**WORK TO COMPLETE**
Could you copy every line in the listing below that has the word "about"?

**TASK MATERIAL**
⟨

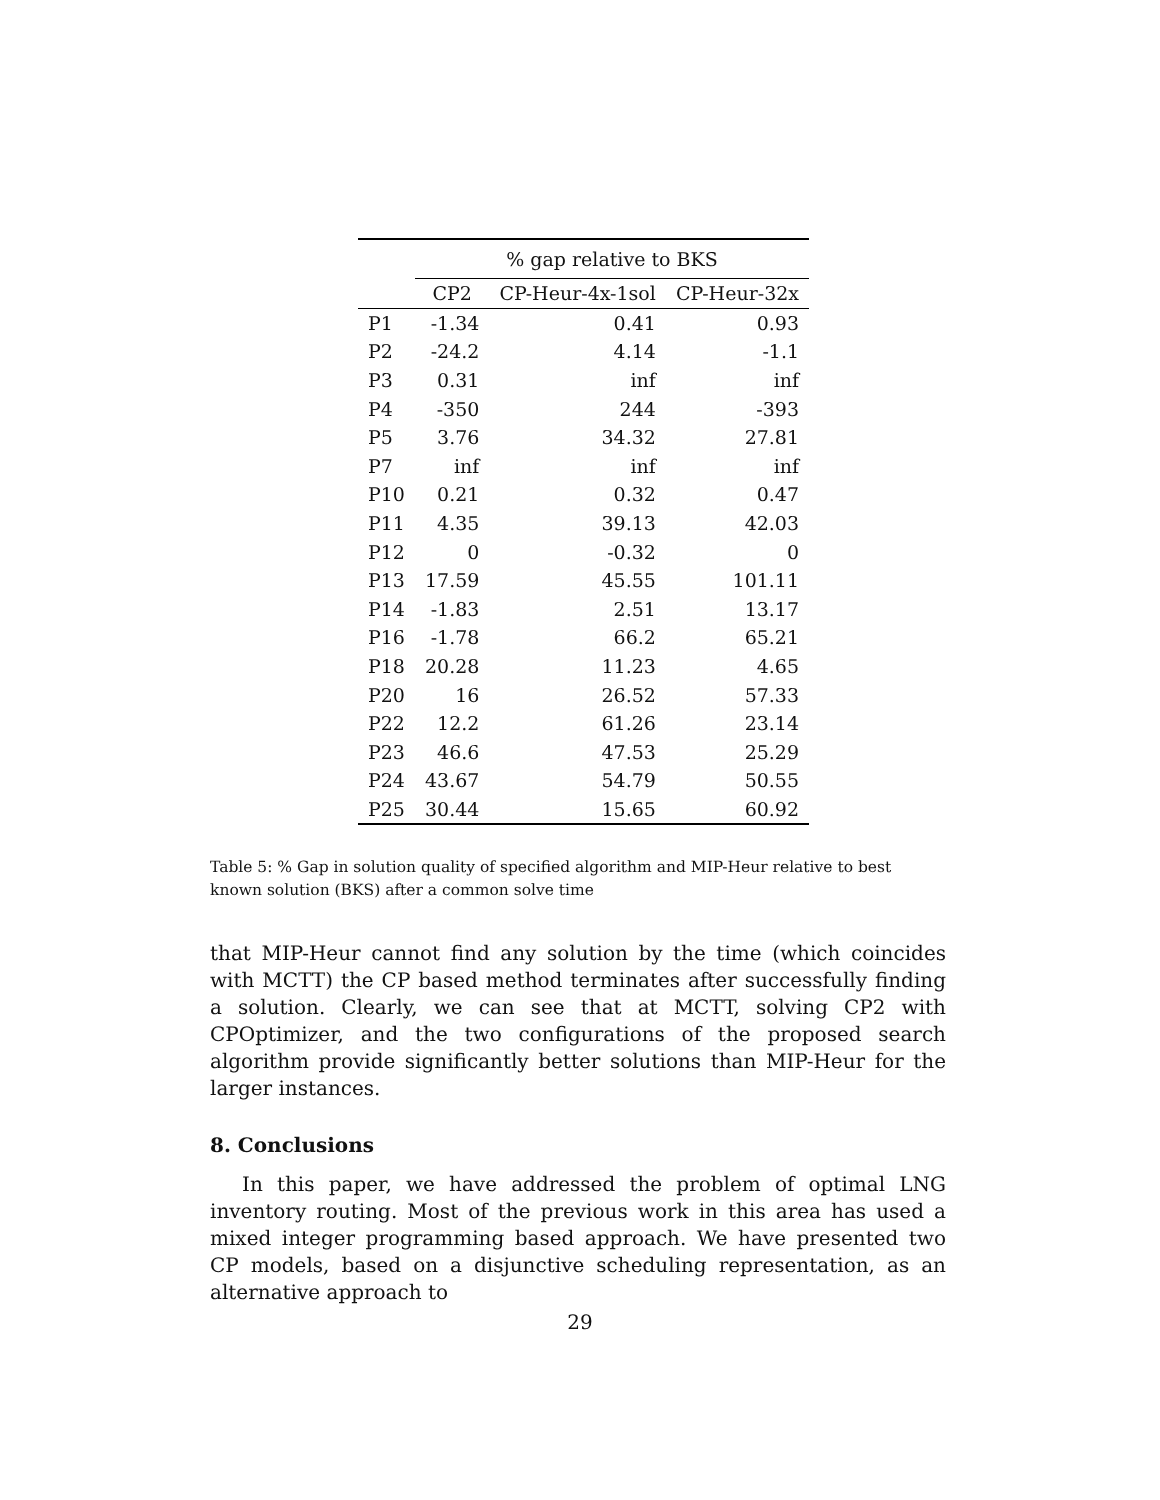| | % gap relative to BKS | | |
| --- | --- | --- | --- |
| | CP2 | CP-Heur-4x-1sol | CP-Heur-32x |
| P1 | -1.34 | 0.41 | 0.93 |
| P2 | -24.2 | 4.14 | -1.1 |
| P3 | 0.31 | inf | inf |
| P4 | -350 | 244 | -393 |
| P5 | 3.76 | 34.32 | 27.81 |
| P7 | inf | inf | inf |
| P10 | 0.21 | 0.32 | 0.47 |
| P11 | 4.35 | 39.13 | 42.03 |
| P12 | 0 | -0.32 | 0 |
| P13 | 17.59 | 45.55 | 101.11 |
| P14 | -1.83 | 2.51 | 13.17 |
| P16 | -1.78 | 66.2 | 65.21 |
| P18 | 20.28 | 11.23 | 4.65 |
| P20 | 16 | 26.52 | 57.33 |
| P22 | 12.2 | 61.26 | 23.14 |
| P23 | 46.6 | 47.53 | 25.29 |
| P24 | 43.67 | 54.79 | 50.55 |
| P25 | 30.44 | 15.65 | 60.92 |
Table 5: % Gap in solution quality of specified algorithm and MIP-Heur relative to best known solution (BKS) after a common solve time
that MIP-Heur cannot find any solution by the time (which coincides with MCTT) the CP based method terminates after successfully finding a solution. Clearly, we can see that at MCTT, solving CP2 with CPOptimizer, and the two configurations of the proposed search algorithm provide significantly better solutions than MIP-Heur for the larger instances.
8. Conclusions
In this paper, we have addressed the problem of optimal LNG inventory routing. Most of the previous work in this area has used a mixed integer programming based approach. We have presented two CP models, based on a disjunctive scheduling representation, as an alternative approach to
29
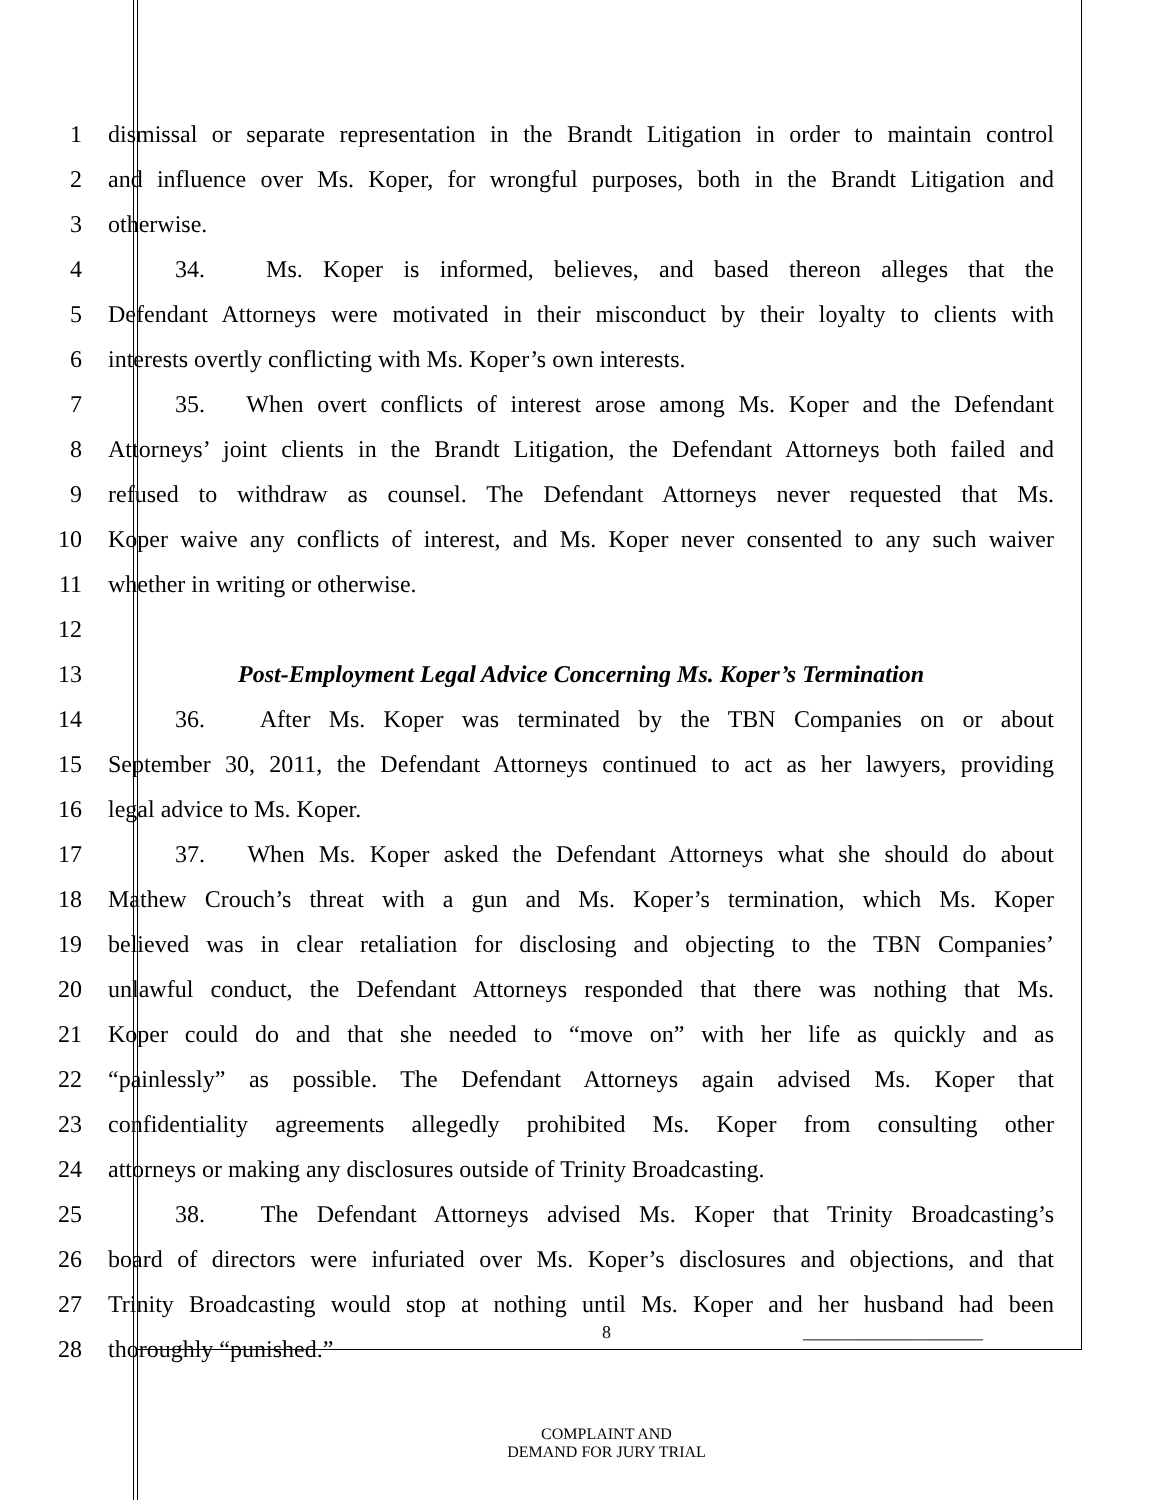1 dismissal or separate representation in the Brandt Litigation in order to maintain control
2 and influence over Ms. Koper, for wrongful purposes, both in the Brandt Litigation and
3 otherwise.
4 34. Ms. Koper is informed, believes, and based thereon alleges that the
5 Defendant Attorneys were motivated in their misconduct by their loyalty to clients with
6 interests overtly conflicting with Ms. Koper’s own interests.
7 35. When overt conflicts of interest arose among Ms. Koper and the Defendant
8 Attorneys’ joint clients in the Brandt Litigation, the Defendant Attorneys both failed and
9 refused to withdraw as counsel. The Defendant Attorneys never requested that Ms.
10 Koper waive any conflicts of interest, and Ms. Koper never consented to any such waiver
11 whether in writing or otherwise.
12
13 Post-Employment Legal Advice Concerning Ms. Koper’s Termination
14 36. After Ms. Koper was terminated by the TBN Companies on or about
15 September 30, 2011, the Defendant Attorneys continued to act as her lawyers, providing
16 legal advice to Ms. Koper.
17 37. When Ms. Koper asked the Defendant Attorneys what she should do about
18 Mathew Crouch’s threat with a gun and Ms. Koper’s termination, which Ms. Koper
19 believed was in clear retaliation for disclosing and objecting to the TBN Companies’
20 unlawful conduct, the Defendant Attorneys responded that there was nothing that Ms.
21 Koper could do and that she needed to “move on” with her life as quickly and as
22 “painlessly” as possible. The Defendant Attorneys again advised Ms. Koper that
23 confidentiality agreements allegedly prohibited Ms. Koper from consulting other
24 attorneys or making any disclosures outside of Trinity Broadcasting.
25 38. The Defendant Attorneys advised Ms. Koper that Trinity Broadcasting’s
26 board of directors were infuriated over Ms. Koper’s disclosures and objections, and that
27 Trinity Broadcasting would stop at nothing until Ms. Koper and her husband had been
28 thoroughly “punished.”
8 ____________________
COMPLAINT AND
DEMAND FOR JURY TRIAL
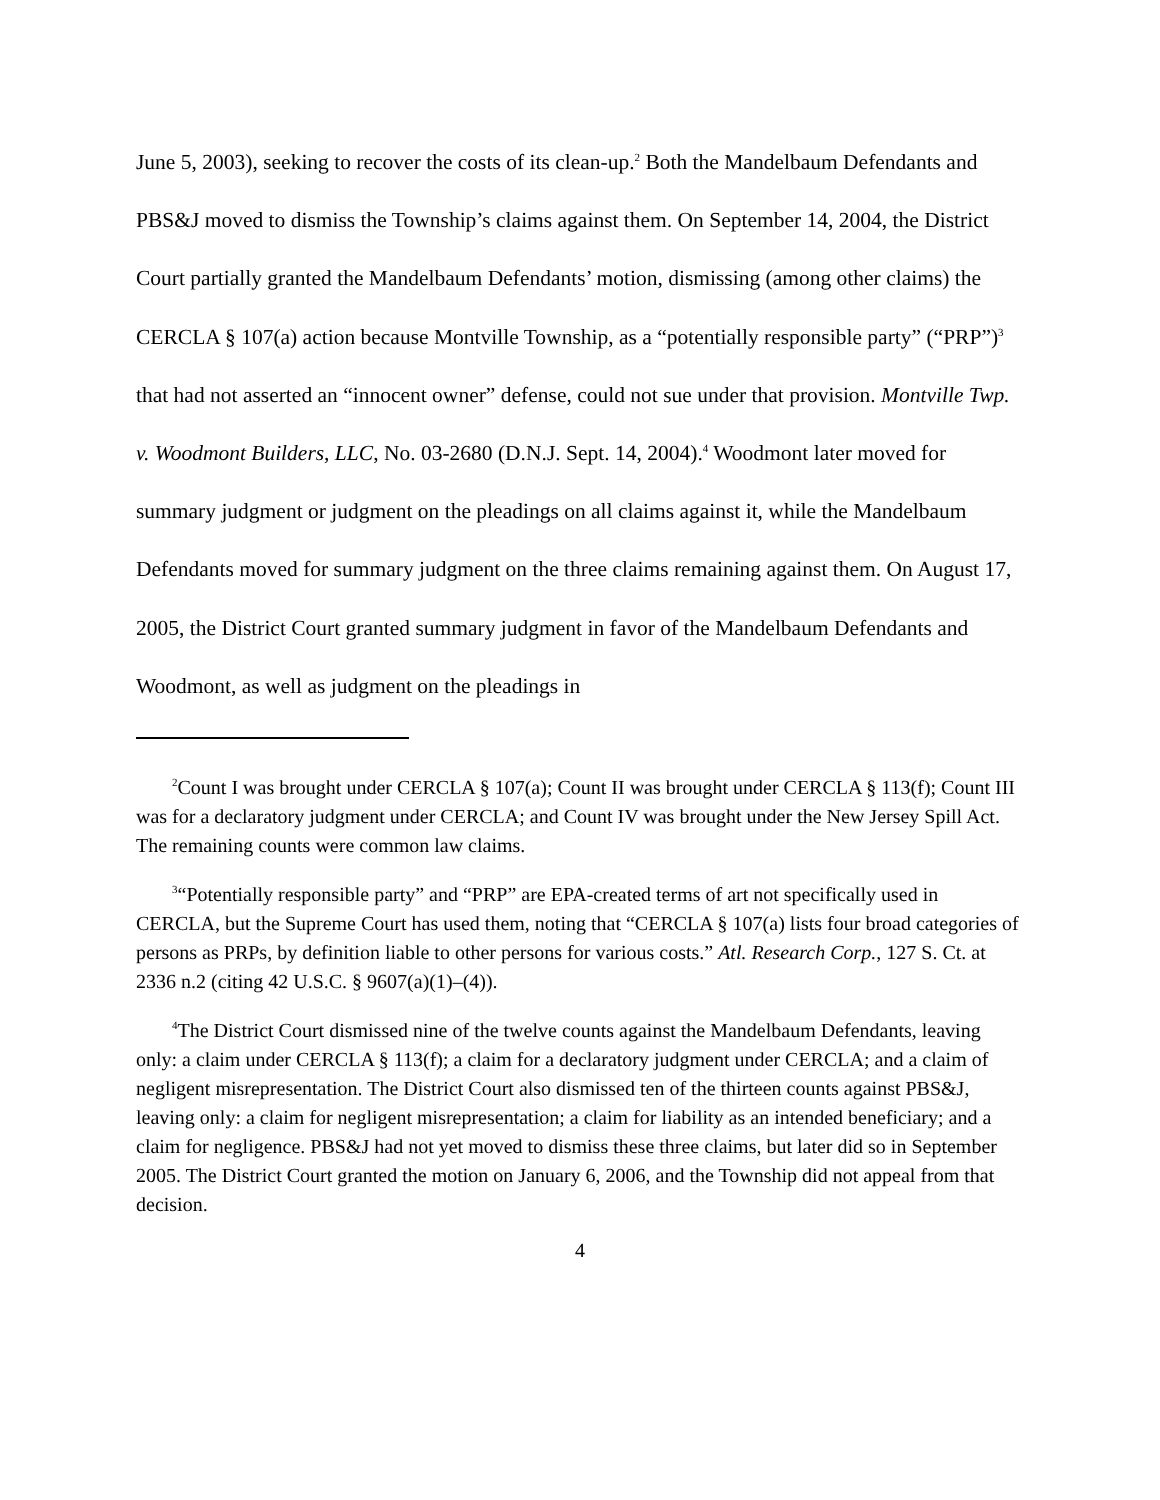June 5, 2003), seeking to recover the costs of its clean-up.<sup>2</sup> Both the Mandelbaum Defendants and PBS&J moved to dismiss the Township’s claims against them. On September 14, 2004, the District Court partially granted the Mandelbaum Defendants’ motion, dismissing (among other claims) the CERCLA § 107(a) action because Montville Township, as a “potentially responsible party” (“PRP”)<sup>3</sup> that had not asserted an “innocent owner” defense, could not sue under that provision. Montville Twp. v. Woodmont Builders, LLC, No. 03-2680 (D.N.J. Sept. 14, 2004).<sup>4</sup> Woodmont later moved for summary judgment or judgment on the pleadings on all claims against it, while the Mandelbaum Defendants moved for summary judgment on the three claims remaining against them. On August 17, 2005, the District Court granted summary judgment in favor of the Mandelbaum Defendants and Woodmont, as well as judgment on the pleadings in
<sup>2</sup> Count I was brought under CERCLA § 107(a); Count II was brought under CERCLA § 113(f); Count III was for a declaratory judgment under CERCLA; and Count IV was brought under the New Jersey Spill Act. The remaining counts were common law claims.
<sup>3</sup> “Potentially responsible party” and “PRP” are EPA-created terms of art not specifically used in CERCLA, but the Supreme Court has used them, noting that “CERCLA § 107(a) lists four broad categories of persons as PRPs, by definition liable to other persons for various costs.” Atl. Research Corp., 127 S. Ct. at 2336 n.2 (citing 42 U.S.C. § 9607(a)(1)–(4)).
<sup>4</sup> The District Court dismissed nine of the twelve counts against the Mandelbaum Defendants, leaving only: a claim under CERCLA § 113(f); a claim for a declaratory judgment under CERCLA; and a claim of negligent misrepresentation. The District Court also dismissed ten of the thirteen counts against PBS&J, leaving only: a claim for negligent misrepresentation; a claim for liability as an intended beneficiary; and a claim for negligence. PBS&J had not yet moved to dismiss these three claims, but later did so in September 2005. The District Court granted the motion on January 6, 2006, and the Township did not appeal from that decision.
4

⟩

**EXERCISE OUTPUT**
14 36. After Ms. Koper was terminated by the TBN Companies on or about
17 37. When Ms. Koper asked the Defendant Attorneys what she should do about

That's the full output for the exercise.